(Recorded information)

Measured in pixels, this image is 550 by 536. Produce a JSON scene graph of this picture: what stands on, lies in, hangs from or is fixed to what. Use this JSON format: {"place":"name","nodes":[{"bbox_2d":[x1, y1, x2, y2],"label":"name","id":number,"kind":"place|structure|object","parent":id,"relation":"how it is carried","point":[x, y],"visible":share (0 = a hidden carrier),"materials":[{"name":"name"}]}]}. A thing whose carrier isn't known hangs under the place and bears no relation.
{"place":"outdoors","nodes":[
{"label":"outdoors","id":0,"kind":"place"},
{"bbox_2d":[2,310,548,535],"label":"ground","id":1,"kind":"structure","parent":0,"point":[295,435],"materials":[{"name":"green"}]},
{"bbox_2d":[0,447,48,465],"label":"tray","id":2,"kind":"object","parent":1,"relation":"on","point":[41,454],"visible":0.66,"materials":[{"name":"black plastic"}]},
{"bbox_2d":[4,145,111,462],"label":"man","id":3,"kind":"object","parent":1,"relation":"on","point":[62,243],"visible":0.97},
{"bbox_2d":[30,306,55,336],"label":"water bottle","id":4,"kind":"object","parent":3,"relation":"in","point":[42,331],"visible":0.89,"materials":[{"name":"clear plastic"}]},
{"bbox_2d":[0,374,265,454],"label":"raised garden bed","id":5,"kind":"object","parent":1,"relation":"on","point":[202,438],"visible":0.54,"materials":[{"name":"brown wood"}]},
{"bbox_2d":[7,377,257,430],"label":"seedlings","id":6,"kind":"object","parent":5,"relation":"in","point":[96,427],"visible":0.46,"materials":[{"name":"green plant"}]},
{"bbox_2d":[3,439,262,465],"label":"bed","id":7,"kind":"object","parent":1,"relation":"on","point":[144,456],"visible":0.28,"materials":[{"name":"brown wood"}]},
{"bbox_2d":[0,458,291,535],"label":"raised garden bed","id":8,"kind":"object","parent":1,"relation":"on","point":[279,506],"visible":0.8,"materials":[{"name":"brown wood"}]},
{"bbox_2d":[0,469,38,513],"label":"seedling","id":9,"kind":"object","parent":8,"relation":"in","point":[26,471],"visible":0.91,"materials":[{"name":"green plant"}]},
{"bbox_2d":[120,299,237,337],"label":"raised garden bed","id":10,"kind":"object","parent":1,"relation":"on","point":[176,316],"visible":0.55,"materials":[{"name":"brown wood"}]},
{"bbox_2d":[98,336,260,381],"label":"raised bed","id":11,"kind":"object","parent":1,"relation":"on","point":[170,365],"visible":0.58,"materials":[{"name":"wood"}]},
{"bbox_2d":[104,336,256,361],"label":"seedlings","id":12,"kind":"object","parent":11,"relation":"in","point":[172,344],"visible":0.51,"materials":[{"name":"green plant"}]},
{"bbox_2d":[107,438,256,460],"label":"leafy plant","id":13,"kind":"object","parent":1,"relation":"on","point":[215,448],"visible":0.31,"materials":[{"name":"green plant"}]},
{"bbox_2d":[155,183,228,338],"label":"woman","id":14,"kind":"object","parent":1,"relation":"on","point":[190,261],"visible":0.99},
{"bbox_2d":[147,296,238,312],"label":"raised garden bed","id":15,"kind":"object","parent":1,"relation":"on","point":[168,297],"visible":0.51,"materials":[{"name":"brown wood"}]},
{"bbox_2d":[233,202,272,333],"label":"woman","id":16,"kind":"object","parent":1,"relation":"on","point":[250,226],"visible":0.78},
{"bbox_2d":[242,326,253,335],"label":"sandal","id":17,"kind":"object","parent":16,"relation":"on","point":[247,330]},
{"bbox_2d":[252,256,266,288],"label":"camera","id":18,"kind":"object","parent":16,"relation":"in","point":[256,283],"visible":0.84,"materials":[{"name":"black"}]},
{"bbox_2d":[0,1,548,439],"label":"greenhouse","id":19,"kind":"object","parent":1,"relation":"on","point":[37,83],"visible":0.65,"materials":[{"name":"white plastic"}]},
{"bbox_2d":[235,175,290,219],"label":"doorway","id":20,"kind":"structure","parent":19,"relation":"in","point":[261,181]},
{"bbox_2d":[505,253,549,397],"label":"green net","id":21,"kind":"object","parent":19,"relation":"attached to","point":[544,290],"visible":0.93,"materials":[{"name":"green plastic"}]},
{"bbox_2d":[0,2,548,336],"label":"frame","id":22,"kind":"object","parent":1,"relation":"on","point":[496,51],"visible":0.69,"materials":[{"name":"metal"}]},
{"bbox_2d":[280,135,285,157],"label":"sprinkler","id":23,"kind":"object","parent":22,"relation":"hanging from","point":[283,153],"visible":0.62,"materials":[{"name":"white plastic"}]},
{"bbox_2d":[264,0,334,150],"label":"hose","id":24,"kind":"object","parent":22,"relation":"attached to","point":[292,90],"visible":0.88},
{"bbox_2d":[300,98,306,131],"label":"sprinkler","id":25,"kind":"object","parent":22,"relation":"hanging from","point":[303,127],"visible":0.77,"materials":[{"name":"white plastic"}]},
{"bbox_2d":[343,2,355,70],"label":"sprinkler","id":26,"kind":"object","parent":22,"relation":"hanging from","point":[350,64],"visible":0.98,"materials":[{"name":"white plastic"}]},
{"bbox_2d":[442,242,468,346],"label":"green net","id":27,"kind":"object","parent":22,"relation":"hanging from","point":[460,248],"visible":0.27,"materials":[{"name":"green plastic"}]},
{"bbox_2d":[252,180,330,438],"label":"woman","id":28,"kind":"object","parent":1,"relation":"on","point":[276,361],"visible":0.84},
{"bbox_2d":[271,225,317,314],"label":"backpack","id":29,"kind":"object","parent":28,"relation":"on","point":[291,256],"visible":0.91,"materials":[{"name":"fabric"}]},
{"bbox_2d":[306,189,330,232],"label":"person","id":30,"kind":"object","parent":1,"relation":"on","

(End Recorded information)

All of the material should appear again, reproduced word for word.

Measured in pixels, this image is 550 by 536. Produce a JSON scene graph of this picture: what stands on, lies in, hangs from or is fixed to what. Use this JSON format: {"place":"name","nodes":[{"bbox_2d":[x1, y1, x2, y2],"label":"name","id":number,"kind":"place|structure|object","parent":id,"relation":"how it is carried","point":[x, y],"visible":share (0 = a hidden carrier),"materials":[{"name":"name"}]}]}. A thing whose carrier isn't known hangs under the place and bears no relation.
{"place":"outdoors","nodes":[
{"label":"outdoors","id":0,"kind":"place"},
{"bbox_2d":[2,310,548,535],"label":"ground","id":1,"kind":"structure","parent":0,"point":[295,435],"materials":[{"name":"green"}]},
{"bbox_2d":[0,447,48,465],"label":"tray","id":2,"kind":"object","parent":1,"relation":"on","point":[41,454],"visible":0.66,"materials":[{"name":"black plastic"}]},
{"bbox_2d":[4,145,111,462],"label":"man","id":3,"kind":"object","parent":1,"relation":"on","point":[62,243],"visible":0.97},
{"bbox_2d":[30,306,55,336],"label":"water bottle","id":4,"kind":"object","parent":3,"relation":"in","point":[42,331],"visible":0.89,"materials":[{"name":"clear plastic"}]},
{"bbox_2d":[0,374,265,454],"label":"raised garden bed","id":5,"kind":"object","parent":1,"relation":"on","point":[202,438],"visible":0.54,"materials":[{"name":"brown wood"}]},
{"bbox_2d":[7,377,257,430],"label":"seedlings","id":6,"kind":"object","parent":5,"relation":"in","point":[96,427],"visible":0.46,"materials":[{"name":"green plant"}]},
{"bbox_2d":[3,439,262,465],"label":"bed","id":7,"kind":"object","parent":1,"relation":"on","point":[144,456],"visible":0.28,"materials":[{"name":"brown wood"}]},
{"bbox_2d":[0,458,291,535],"label":"raised garden bed","id":8,"kind":"object","parent":1,"relation":"on","point":[279,506],"visible":0.8,"materials":[{"name":"brown wood"}]},
{"bbox_2d":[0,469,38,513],"label":"seedling","id":9,"kind":"object","parent":8,"relation":"in","point":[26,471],"visible":0.91,"materials":[{"name":"green plant"}]},
{"bbox_2d":[120,299,237,337],"label":"raised garden bed","id":10,"kind":"object","parent":1,"relation":"on","point":[176,316],"visible":0.55,"materials":[{"name":"brown wood"}]},
{"bbox_2d":[98,336,260,381],"label":"raised bed","id":11,"kind":"object","parent":1,"relation":"on","point":[170,365],"visible":0.58,"materials":[{"name":"wood"}]},
{"bbox_2d":[104,336,256,361],"label":"seedlings","id":12,"kind":"object","parent":11,"relation":"in","point":[172,344],"visible":0.51,"materials":[{"name":"green plant"}]},
{"bbox_2d":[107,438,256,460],"label":"leafy plant","id":13,"kind":"object","parent":1,"relation":"on","point":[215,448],"visible":0.31,"materials":[{"name":"green plant"}]},
{"bbox_2d":[155,183,228,338],"label":"woman","id":14,"kind":"object","parent":1,"relation":"on","point":[190,261],"visible":0.99},
{"bbox_2d":[147,296,238,312],"label":"raised garden bed","id":15,"kind":"object","parent":1,"relation":"on","point":[168,297],"visible":0.51,"materials":[{"name":"brown wood"}]},
{"bbox_2d":[233,202,272,333],"label":"woman","id":16,"kind":"object","parent":1,"relation":"on","point":[250,226],"visible":0.78},
{"bbox_2d":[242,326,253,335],"label":"sandal","id":17,"kind":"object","parent":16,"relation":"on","point":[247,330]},
{"bbox_2d":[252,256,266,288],"label":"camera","id":18,"kind":"object","parent":16,"relation":"in","point":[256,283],"visible":0.84,"materials":[{"name":"black"}]},
{"bbox_2d":[0,1,548,439],"label":"greenhouse","id":19,"kind":"object","parent":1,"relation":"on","point":[37,83],"visible":0.65,"materials":[{"name":"white plastic"}]},
{"bbox_2d":[235,175,290,219],"label":"doorway","id":20,"kind":"structure","parent":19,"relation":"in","point":[261,181]},
{"bbox_2d":[505,253,549,397],"label":"green net","id":21,"kind":"object","parent":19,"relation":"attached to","point":[544,290],"visible":0.93,"materials":[{"name":"green plastic"}]},
{"bbox_2d":[0,2,548,336],"label":"frame","id":22,"kind":"object","parent":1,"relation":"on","point":[496,51],"visible":0.69,"materials":[{"name":"metal"}]},
{"bbox_2d":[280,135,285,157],"label":"sprinkler","id":23,"kind":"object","parent":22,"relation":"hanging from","point":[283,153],"visible":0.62,"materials":[{"name":"white plastic"}]},
{"bbox_2d":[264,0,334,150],"label":"hose","id":24,"kind":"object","parent":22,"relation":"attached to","point":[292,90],"visible":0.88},
{"bbox_2d":[300,98,306,131],"label":"sprinkler","id":25,"kind":"object","parent":22,"relation":"hanging from","point":[303,127],"visible":0.77,"materials":[{"name":"white plastic"}]},
{"bbox_2d":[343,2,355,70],"label":"sprinkler","id":26,"kind":"object","parent":22,"relation":"hanging from","point":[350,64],"visible":0.98,"materials":[{"name":"white plastic"}]},
{"bbox_2d":[442,242,468,346],"label":"green net","id":27,"kind":"object","parent":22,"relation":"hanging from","point":[460,248],"visible":0.27,"materials":[{"name":"green plastic"}]},
{"bbox_2d":[252,180,330,438],"label":"woman","id":28,"kind":"object","parent":1,"relation":"on","point":[276,361],"visible":0.84},
{"bbox_2d":[271,225,317,314],"label":"backpack","id":29,"kind":"object","parent":28,"relation":"on","point":[291,256],"visible":0.91,"materials":[{"name":"fabric"}]},
{"bbox_2d":[306,189,330,232],"label":"person","id":30,"kind":"object","parent":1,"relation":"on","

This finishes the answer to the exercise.